REQUEST: Hand back all records exactly, pictures omitted.

MATERIALS PROVIDED:
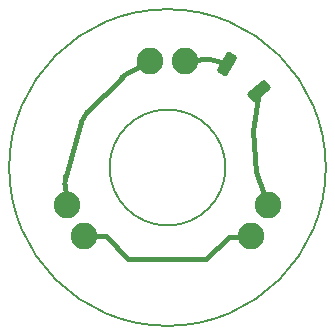
<source format=gbr>
%TF.GenerationSoftware,KiCad,Pcbnew,7.0.10*%
%TF.CreationDate,2024-05-01T04:54:26-07:00*%
%TF.ProjectId,bbsolderingTest,6262736f-6c64-4657-9269-6e6754657374,rev?*%
%TF.SameCoordinates,Original*%
%TF.FileFunction,Copper,L1,Top*%
%TF.FilePolarity,Positive*%
%FSLAX46Y46*%
G04 Gerber Fmt 4.6, Leading zero omitted, Abs format (unit mm)*
G04 Created by KiCad (PCBNEW 7.0.10) date 2024-05-01 04:54:26*
%MOMM*%
%LPD*%
G01*
G04 APERTURE LIST*
G04 Aperture macros list*
%AMRoundRect*
0 Rectangle with rounded corners*
0 $1 Rounding radius*
0 $2 $3 $4 $5 $6 $7 $8 $9 X,Y pos of 4 corners*
0 Add a 4 corners polygon primitive as box body*
4,1,4,$2,$3,$4,$5,$6,$7,$8,$9,$2,$3,0*
0 Add four circle primitives for the rounded corners*
1,1,$1+$1,$2,$3*
1,1,$1+$1,$4,$5*
1,1,$1+$1,$6,$7*
1,1,$1+$1,$8,$9*
0 Add four rect primitives between the rounded corners*
20,1,$1+$1,$2,$3,$4,$5,0*
20,1,$1+$1,$4,$5,$6,$7,0*
20,1,$1+$1,$6,$7,$8,$9,0*
20,1,$1+$1,$8,$9,$2,$3,0*%
G04 Aperture macros list end*
%TA.AperFunction,NonConductor*%
%ADD10C,0.200000*%
%TD*%
%TA.AperFunction,WasherPad*%
%ADD11C,2.250000*%
%TD*%
%TA.AperFunction,SMDPad,CuDef*%
%ADD12RoundRect,0.250000X-0.591506X-0.524519X-0.158494X-0.774519X0.591506X0.524519X0.158494X0.774519X0*%
%TD*%
%TA.AperFunction,SMDPad,CuDef*%
%ADD13RoundRect,0.250000X-0.735230X-0.290580X-0.413836X-0.673602X0.735230X0.290580X0.413836X0.673602X0*%
%TD*%
%TA.AperFunction,Conductor*%
%ADD14C,0.400000*%
%TD*%
G04 APERTURE END LIST*
D10*
X4907396Y0D02*
G75*
G03*
X-4907396Y0I-4907396J0D01*
G01*
X-4907396Y0D02*
G75*
G03*
X4907396Y0I4907396J0D01*
G01*
X13404367Y0D02*
G75*
G03*
X-13404367Y0I-13404367J0D01*
G01*
X-13404367Y0D02*
G75*
G03*
X13404367Y0I13404367J0D01*
G01*
D11*
%TO.P,REF\u002A\u002A,*%
%TO.N,*%
X1500000Y9000000D03*
%TD*%
%TO.P,REF\u002A\u002A2,*%
%TO.N,*%
X-8544229Y-3200400D03*
%TD*%
%TO.P,REF\u002A\u002A3,*%
%TO.N,*%
X7044229Y-5799038D03*
%TD*%
%TO.P,REF\u002A\u002A1,*%
%TO.N,*%
X-7044229Y-5799038D03*
%TD*%
D12*
%TO.P,J1,1,Pin_1*%
%TO.N,N/C*%
X5054600Y8754823D03*
%TD*%
D11*
%TO.P,REF\u002A\u002A,*%
%TO.N,*%
X-1500000Y9000000D03*
%TD*%
D13*
%TO.P,J2,1,Pin_1*%
%TO.N,N/C*%
X7744097Y6498067D03*
%TD*%
D11*
%TO.P,REF\u002A\u002A4,*%
%TO.N,*%
X8544229Y-3200962D03*
%TD*%
D14*
%TO.N,*%
X-5224562Y-5799038D02*
X-3302000Y-7721600D01*
X-1972800Y9000000D02*
X-2176000Y9000000D01*
X7744097Y6498067D02*
X7213600Y3098800D01*
X1811577Y8754823D02*
X1574800Y8991600D01*
X1727200Y9448800D02*
X1524000Y9245600D01*
X7213600Y3098800D02*
X7467600Y-406400D01*
X7467600Y-406400D02*
X8539662Y-3193053D01*
X-8626278Y-686151D02*
X-7306410Y3826948D01*
X-3302000Y-7721600D02*
X3302000Y-7721600D01*
X3177043Y9160429D02*
X1495433Y9007910D01*
X5054600Y8754823D02*
X3921102Y9087609D01*
X-7044229Y-5799038D02*
X-5224562Y-5799038D01*
X-2176000Y9000000D02*
X-1625600Y9042400D01*
X8544229Y-3200962D02*
X8890000Y-2855191D01*
X-8504801Y-3234272D02*
X-8695247Y-1461125D01*
X5181600Y-5842000D02*
X6959600Y-5842000D01*
X3302000Y-7721600D02*
X5181600Y-5842000D01*
X-6801029Y4679771D02*
X-3867169Y7613631D01*
X-6594867Y-6248400D02*
X-7044229Y-5799038D01*
X-3396260Y7962986D02*
X-1473200Y8991600D01*
X-8626278Y-686151D02*
G75*
G03*
X-8695247Y-1461125I1919581J-561390D01*
G01*
X3921102Y9087609D02*
G75*
G03*
X3177043Y9160428I-563402J-1919009D01*
G01*
X-6801029Y4679771D02*
G75*
G03*
X-7306409Y3826948I1414224J-1414221D01*
G01*
X-3396260Y7962986D02*
G75*
G03*
X-3867169Y7613631I943317J-1763589D01*
G01*
%TD*%
M02*

</source>
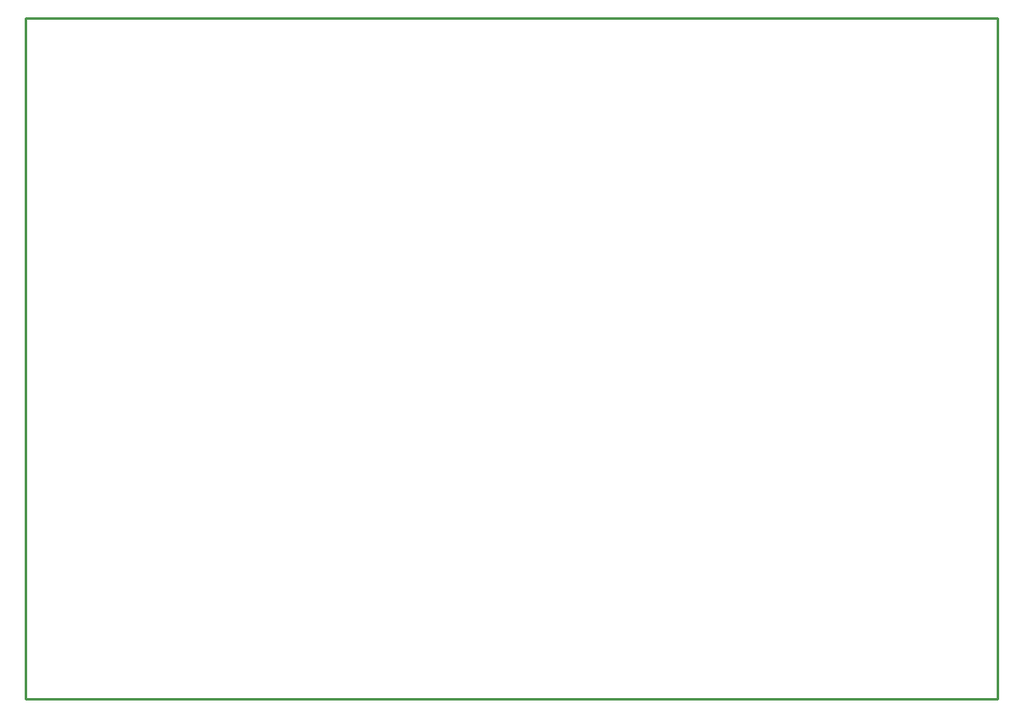
<source format=gko>
G04 Layer: BoardOutlineLayer*
G04 EasyEDA v6.5.46, 2025-03-12 12:44:04*
G04 43a005aebb1148eda2c6f0889f11ea4c,3f48c7b914b54ba696cb8a095b2acdd1,10*
G04 Gerber Generator version 0.2*
G04 Scale: 100 percent, Rotated: No, Reflected: No *
G04 Dimensions in inches *
G04 leading zeros omitted , absolute positions ,3 integer and 6 decimal *
%FSLAX36Y36*%
%MOIN*%

%ADD10C,0.0100*%
D10*
X0Y0D02*
G01*
X3937010Y0D01*
X3937010Y-2755909D01*
X0Y-2755909D01*
X0Y0D01*

%LPD*%
M02*

</source>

PROBLEM SOLUTION:
<source format=gbr>
%TF.GenerationSoftware,KiCad,Pcbnew,7.0.10*%
%TF.CreationDate,2024-05-01T04:54:26-07:00*%
%TF.ProjectId,bbsolderingTest,6262736f-6c64-4657-9269-6e6754657374,rev?*%
%TF.SameCoordinates,Original*%
%TF.FileFunction,Copper,L1,Top*%
%TF.FilePolarity,Positive*%
%FSLAX46Y46*%
G04 Gerber Fmt 4.6, Leading zero omitted, Abs format (unit mm)*
G04 Created by KiCad (PCBNEW 7.0.10) date 2024-05-01 04:54:26*
%MOMM*%
%LPD*%
G01*
G04 APERTURE LIST*
G04 Aperture macros list*
%AMRoundRect*
0 Rectangle with rounded corners*
0 $1 Rounding radius*
0 $2 $3 $4 $5 $6 $7 $8 $9 X,Y pos of 4 corners*
0 Add a 4 corners polygon primitive as box body*
4,1,4,$2,$3,$4,$5,$6,$7,$8,$9,$2,$3,0*
0 Add four circle primitives for the rounded corners*
1,1,$1+$1,$2,$3*
1,1,$1+$1,$4,$5*
1,1,$1+$1,$6,$7*
1,1,$1+$1,$8,$9*
0 Add four rect primitives between the rounded corners*
20,1,$1+$1,$2,$3,$4,$5,0*
20,1,$1+$1,$4,$5,$6,$7,0*
20,1,$1+$1,$6,$7,$8,$9,0*
20,1,$1+$1,$8,$9,$2,$3,0*%
G04 Aperture macros list end*
%TA.AperFunction,NonConductor*%
%ADD10C,0.200000*%
%TD*%
%TA.AperFunction,WasherPad*%
%ADD11C,2.250000*%
%TD*%
%TA.AperFunction,SMDPad,CuDef*%
%ADD12RoundRect,0.250000X-0.591506X-0.524519X-0.158494X-0.774519X0.591506X0.524519X0.158494X0.774519X0*%
%TD*%
%TA.AperFunction,SMDPad,CuDef*%
%ADD13RoundRect,0.250000X-0.735230X-0.290580X-0.413836X-0.673602X0.735230X0.290580X0.413836X0.673602X0*%
%TD*%
%TA.AperFunction,Conductor*%
%ADD14C,0.400000*%
%TD*%
G04 APERTURE END LIST*
D10*
X4907396Y0D02*
G75*
G03*
X-4907396Y0I-4907396J0D01*
G01*
X-4907396Y0D02*
G75*
G03*
X4907396Y0I4907396J0D01*
G01*
X13404367Y0D02*
G75*
G03*
X-13404367Y0I-13404367J0D01*
G01*
X-13404367Y0D02*
G75*
G03*
X13404367Y0I13404367J0D01*
G01*
D11*
%TO.P,REF\u002A\u002A,*%
%TO.N,*%
X1500000Y9000000D03*
%TD*%
%TO.P,REF\u002A\u002A2,*%
%TO.N,*%
X-8544229Y-3200400D03*
%TD*%
%TO.P,REF\u002A\u002A3,*%
%TO.N,*%
X7044229Y-5799038D03*
%TD*%
%TO.P,REF\u002A\u002A1,*%
%TO.N,*%
X-7044229Y-5799038D03*
%TD*%
D12*
%TO.P,J1,1,Pin_1*%
%TO.N,N/C*%
X5054600Y8754823D03*
%TD*%
D11*
%TO.P,REF\u002A\u002A,*%
%TO.N,*%
X-1500000Y9000000D03*
%TD*%
D13*
%TO.P,J2,1,Pin_1*%
%TO.N,N/C*%
X7744097Y6498067D03*
%TD*%
D11*
%TO.P,REF\u002A\u002A4,*%
%TO.N,*%
X8544229Y-3200962D03*
%TD*%
D14*
%TO.N,*%
X-5224562Y-5799038D02*
X-3302000Y-7721600D01*
X-1972800Y9000000D02*
X-2176000Y9000000D01*
X7744097Y6498067D02*
X7213600Y3098800D01*
X1811577Y8754823D02*
X1574800Y8991600D01*
X1727200Y9448800D02*
X1524000Y9245600D01*
X7213600Y3098800D02*
X7467600Y-406400D01*
X7467600Y-406400D02*
X8539662Y-3193053D01*
X-8626278Y-686151D02*
X-7306410Y3826948D01*
X-3302000Y-7721600D02*
X3302000Y-7721600D01*
X3177043Y9160429D02*
X1495433Y9007910D01*
X5054600Y8754823D02*
X3921102Y9087609D01*
X-7044229Y-5799038D02*
X-5224562Y-5799038D01*
X-2176000Y9000000D02*
X-1625600Y9042400D01*
X8544229Y-3200962D02*
X8890000Y-2855191D01*
X-8504801Y-3234272D02*
X-8695247Y-1461125D01*
X5181600Y-5842000D02*
X6959600Y-5842000D01*
X3302000Y-7721600D02*
X5181600Y-5842000D01*
X-6801029Y4679771D02*
X-3867169Y7613631D01*
X-6594867Y-6248400D02*
X-7044229Y-5799038D01*
X-3396260Y7962986D02*
X-1473200Y8991600D01*
X-8626278Y-686151D02*
G75*
G03*
X-8695247Y-1461125I1919581J-561390D01*
G01*
X3921102Y9087609D02*
G75*
G03*
X3177043Y9160428I-563402J-1919009D01*
G01*
X-6801029Y4679771D02*
G75*
G03*
X-7306409Y3826948I1414224J-1414221D01*
G01*
X-3396260Y7962986D02*
G75*
G03*
X-3867169Y7613631I943317J-1763589D01*
G01*
%TD*%
M02*

</source>
<source format=gko>
G04 Layer: BoardOutlineLayer*
G04 EasyEDA v6.5.46, 2025-03-12 12:44:04*
G04 43a005aebb1148eda2c6f0889f11ea4c,3f48c7b914b54ba696cb8a095b2acdd1,10*
G04 Gerber Generator version 0.2*
G04 Scale: 100 percent, Rotated: No, Reflected: No *
G04 Dimensions in inches *
G04 leading zeros omitted , absolute positions ,3 integer and 6 decimal *
%FSLAX36Y36*%
%MOIN*%

%ADD10C,0.0100*%
D10*
X0Y0D02*
G01*
X3937010Y0D01*
X3937010Y-2755909D01*
X0Y-2755909D01*
X0Y0D01*

%LPD*%
M02*

</source>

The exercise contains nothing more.